EXERCISE DESCRIPTION
Verbatim output required. Print the data in full.

SOURCE DATA
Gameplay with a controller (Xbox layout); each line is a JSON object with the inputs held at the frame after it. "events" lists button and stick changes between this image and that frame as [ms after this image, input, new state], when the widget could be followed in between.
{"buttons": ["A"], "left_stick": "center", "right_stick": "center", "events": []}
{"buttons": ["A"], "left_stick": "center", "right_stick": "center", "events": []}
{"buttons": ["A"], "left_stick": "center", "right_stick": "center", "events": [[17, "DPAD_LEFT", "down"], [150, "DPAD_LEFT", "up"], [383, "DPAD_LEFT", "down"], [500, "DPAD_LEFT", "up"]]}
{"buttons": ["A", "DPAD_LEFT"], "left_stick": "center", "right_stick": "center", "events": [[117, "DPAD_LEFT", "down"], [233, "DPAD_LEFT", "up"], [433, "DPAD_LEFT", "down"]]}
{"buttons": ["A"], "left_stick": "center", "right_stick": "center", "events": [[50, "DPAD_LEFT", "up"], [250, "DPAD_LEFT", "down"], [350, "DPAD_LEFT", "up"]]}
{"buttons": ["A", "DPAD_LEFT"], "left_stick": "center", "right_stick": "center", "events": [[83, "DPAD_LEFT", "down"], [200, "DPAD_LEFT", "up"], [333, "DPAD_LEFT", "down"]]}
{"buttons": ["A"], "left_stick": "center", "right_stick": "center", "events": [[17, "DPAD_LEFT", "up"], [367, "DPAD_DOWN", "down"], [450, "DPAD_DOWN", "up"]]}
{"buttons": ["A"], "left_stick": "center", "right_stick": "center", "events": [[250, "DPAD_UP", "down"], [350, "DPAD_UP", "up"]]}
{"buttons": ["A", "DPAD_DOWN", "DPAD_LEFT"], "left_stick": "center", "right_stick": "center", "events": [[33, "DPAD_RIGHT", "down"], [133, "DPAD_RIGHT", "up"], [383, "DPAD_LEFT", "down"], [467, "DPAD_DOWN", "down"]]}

ANSWER BOX
Gameplay with a controller (Xbox layout); each line is a JSON object with the inputs held at the frame after it. "events" lists button and stick changes between this image and that frame as [ms after this image, input, new state], when the widget could be followed in between.
{"buttons": ["A"], "left_stick": "center", "right_stick": "center", "events": []}
{"buttons": ["A"], "left_stick": "center", "right_stick": "center", "events": []}
{"buttons": ["A"], "left_stick": "center", "right_stick": "center", "events": [[17, "DPAD_LEFT", "down"], [150, "DPAD_LEFT", "up"], [383, "DPAD_LEFT", "down"], [500, "DPAD_LEFT", "up"]]}
{"buttons": ["A", "DPAD_LEFT"], "left_stick": "center", "right_stick": "center", "events": [[117, "DPAD_LEFT", "down"], [233, "DPAD_LEFT", "up"], [433, "DPAD_LEFT", "down"]]}
{"buttons": ["A"], "left_stick": "center", "right_stick": "center", "events": [[50, "DPAD_LEFT", "up"], [250, "DPAD_LEFT", "down"], [350, "DPAD_LEFT", "up"]]}
{"buttons": ["A", "DPAD_LEFT"], "left_stick": "center", "right_stick": "center", "events": [[83, "DPAD_LEFT", "down"], [200, "DPAD_LEFT", "up"], [333, "DPAD_LEFT", "down"]]}
{"buttons": ["A"], "left_stick": "center", "right_stick": "center", "events": [[17, "DPAD_LEFT", "up"], [367, "DPAD_DOWN", "down"], [450, "DPAD_DOWN", "up"]]}
{"buttons": ["A"], "left_stick": "center", "right_stick": "center", "events": [[250, "DPAD_UP", "down"], [350, "DPAD_UP", "up"]]}
{"buttons": ["A", "DPAD_DOWN", "DPAD_LEFT"], "left_stick": "center", "right_stick": "center", "events": [[33, "DPAD_RIGHT", "down"], [133, "DPAD_RIGHT", "up"], [383, "DPAD_LEFT", "down"], [467, "DPAD_DOWN", "down"]]}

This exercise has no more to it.